In late February 2020, Oregon had its first presumptive case of COVID-19. Confirmed cases mounted rapidly and on March 23, the governor declared a statewide stay-at-home order. The order expanded the list of businesses forced to close to those “for which close personal contact is difficult or impossible to avoid,” including gyms, gift shops, malls, senior centers and theaters, among others. Restaurants and bars had been closed by a previous order except for take-out orders. Because of the closures, both nonmetro and metro areas reached record high unemployment rates in April 2020 of 14.3% and 12.8%, respectively.

All of Oregon’s 36 counties experienced over-the-month increases in April 2020. Counties with a high concentration of jobs in the leisure and hospitality industry had the highest rate increases. Nonmetro Lincoln County had the largest increase of 19.2 percentage points to reach a 23.4% rate. However, three of the top 10 counties with the largest increase – Deschutes (12.4 percentage points), Multnomah (11.0 percentage points), and Lane (10.0 percentage points) – are metro counties. All of the 10 counties with the smallest increase were nonmentro counties, except for Benton County.

On May 7, the governor released details on a three-phase reopening centered on counties. Counties would have to meet metrics based on testing, tracing, and declining COVID-19 cases. The first phase allowed restaurants and bars to open for dine-in. Personal services such as hairdressers and fitness centers and stand-alone retail were allowed to reopen contingent upon compliance with state guidelines.

On May 15, 31 of Oregon’s 36 counties were allowed to enter Phase 1. Oregon’s largest counties – Multnomah, Clackamas, and Washington – had yet to apply and the Salem MSA counties of Marion and Polk were initially denied.

The Salem MSA counties entered Phase 1 reopening on May 22 and Clackamas County entered Phase 1 reopening on May 26. Multnomah County finally entered Phase 1 on June 19. Meanwhile, 26 counties had entered Phase 2 by then, which allowed larger gathering size, some office work, and visitation to congregate care.

While all county-level unemployment rates increased, the relative ranking from highest to lowest shifted. The timing of reopening and a county’s relative share of employment in the leisure and hospitality industry caused a shift to lower unemployment rates in nonmetro counties, especially in Eastern Oregon, and to higher rates in metro counties, especially in Western Oregon.
Metro unemployment rates remained elevated into the second half of 2020 for several reasons. First, the delayed opening of counties in the Portland and Salem metro areas kept employment growth down. Second, the Corvallis and Lane metro areas are home to major universities that were affected by school closures and a switch to virtual learning. Finally, the Bend metro area has a large concentration of employment in the leisure and hospitality industry, causing it to have a large unemployment rate increase. Meanwhile, all nonmetro areas were reopening.

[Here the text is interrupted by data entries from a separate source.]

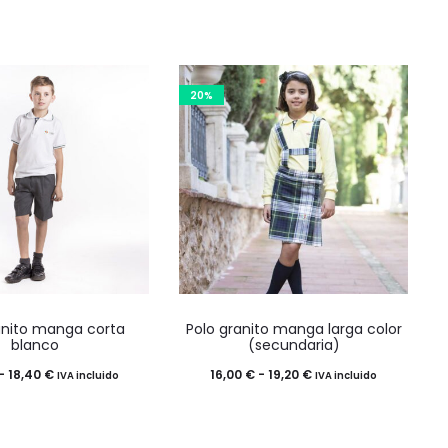
en
la
gina
página
20%
de
oducto
producto
Este
Este
anito manga corta
Polo granito manga larga color
producto
producto
blanco
(secundaria)
tiene
tiene
Rango
Rango
-
18,40
€
16,00
€
-
19,20
€
IVA incluido
IVA incluido
múltiples
múltiples
de
de
variantes.
variantes.
precios:
precios: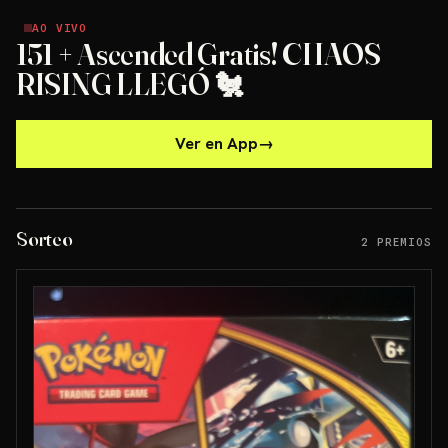
AO VIVO
AO VIVO
151 + Ascended Gratis! CHAOS
RISING LLEGÓ 🐔
Ver en App
→
Sorteo
2 PREMIOS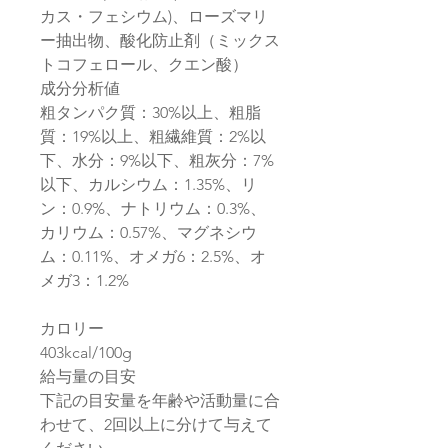
カス・フェシウム)、ローズマリ
ー抽出物、酸化防止剤（ミックス
トコフェロール、クエン酸）
成分分析値
粗タンパク質：30%以上、粗脂
質：19%以上、粗繊維質：2%以
下、水分：9%以下、粗灰分：7%
以下、カルシウム：1.35%、リ
ン：0.9%、ナトリウム：0.3%、
カリウム：0.57%、マグネシウ
ム：0.11%、オメガ6：2.5%、オ
メガ3：1.2%
カロリー
403kcal/100g
給与量の目安
下記の目安量を年齢や活動量に合
わせて、2回以上に分けて与えて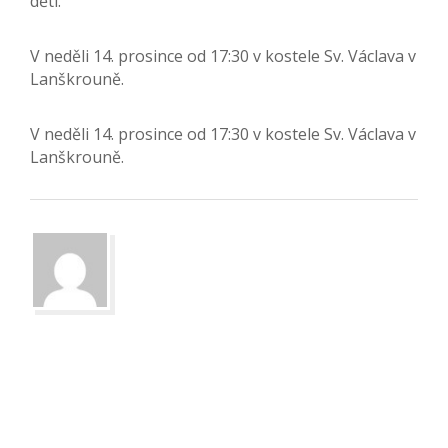
dětí.
V neděli 14. prosince od 17:30 v kostele Sv. Václava v
Lanškrouně.
V neděli 14. prosince od 17:30 v kostele Sv. Václava v
Lanškrouně.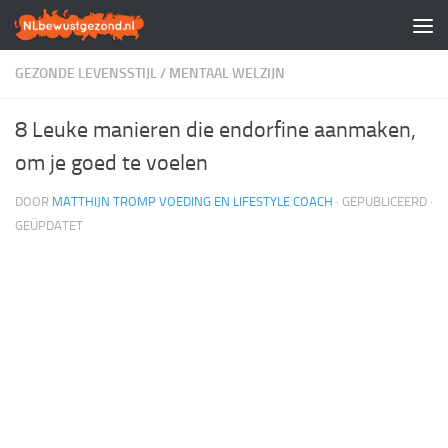
Doorgaan naar inhoud
GEZONDE LEVENSSTIJL
/
MENTAAL WELZIJN
8 Leuke manieren die endorfine aanmaken,
om je goed te voelen
DOOR
MATTHIJN TROMP VOEDING EN LIFESTYLE COACH
· GEPUBLICEERD
·
GEÜPDATET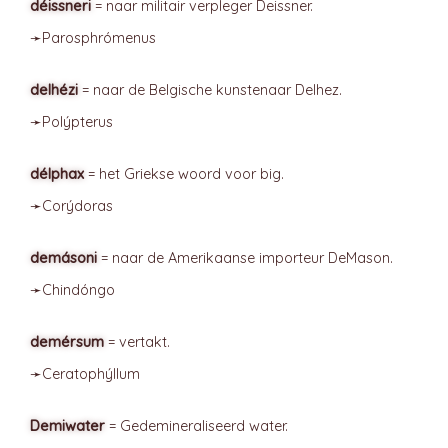
déissneri
= naar militair verpleger Deissner.
➛
Parosphrómenus
delhézi
= naar de Belgische kunstenaar Delhez.
➛
Polýpterus
délphax
= het Griekse woord voor big.
➛
Corýdoras
demásoni
= naar de Amerikaanse importeur DeMason.
➛
Chindóngo
demérsum
= vertakt.
➛
Ceratophýllum
Demiwater
= Gedemineraliseerd water.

The nonmetro counties on the coast with high unemployment rates have relatively small labor forces that have little effect on the overall nonmetro rate. Because of this dynamic, in the second half of 2020, the nonmetro unemployment rate was lower than the metro rate for the first time in the history of the data, which began in 1990.
As of the writing of this article, the recovery from the pandemic recession is in full swing and the nonmetro unemployment rate is again higher than the metro rate. Some areas are struggling to reach pre-pandemic levels of employment but most counties are at or near record low unemployment rates again. The gap between nonmetro and metro unemployment rates is almost back to the prepandemic level of around 1 percentage point. Going forward, several factors could affect the difference between unemployment rates. Continued retirements may help keep nonmetro rates low. Additionally, remote work may help the economy of some nonmetro counties, helping to lower unemployment rates.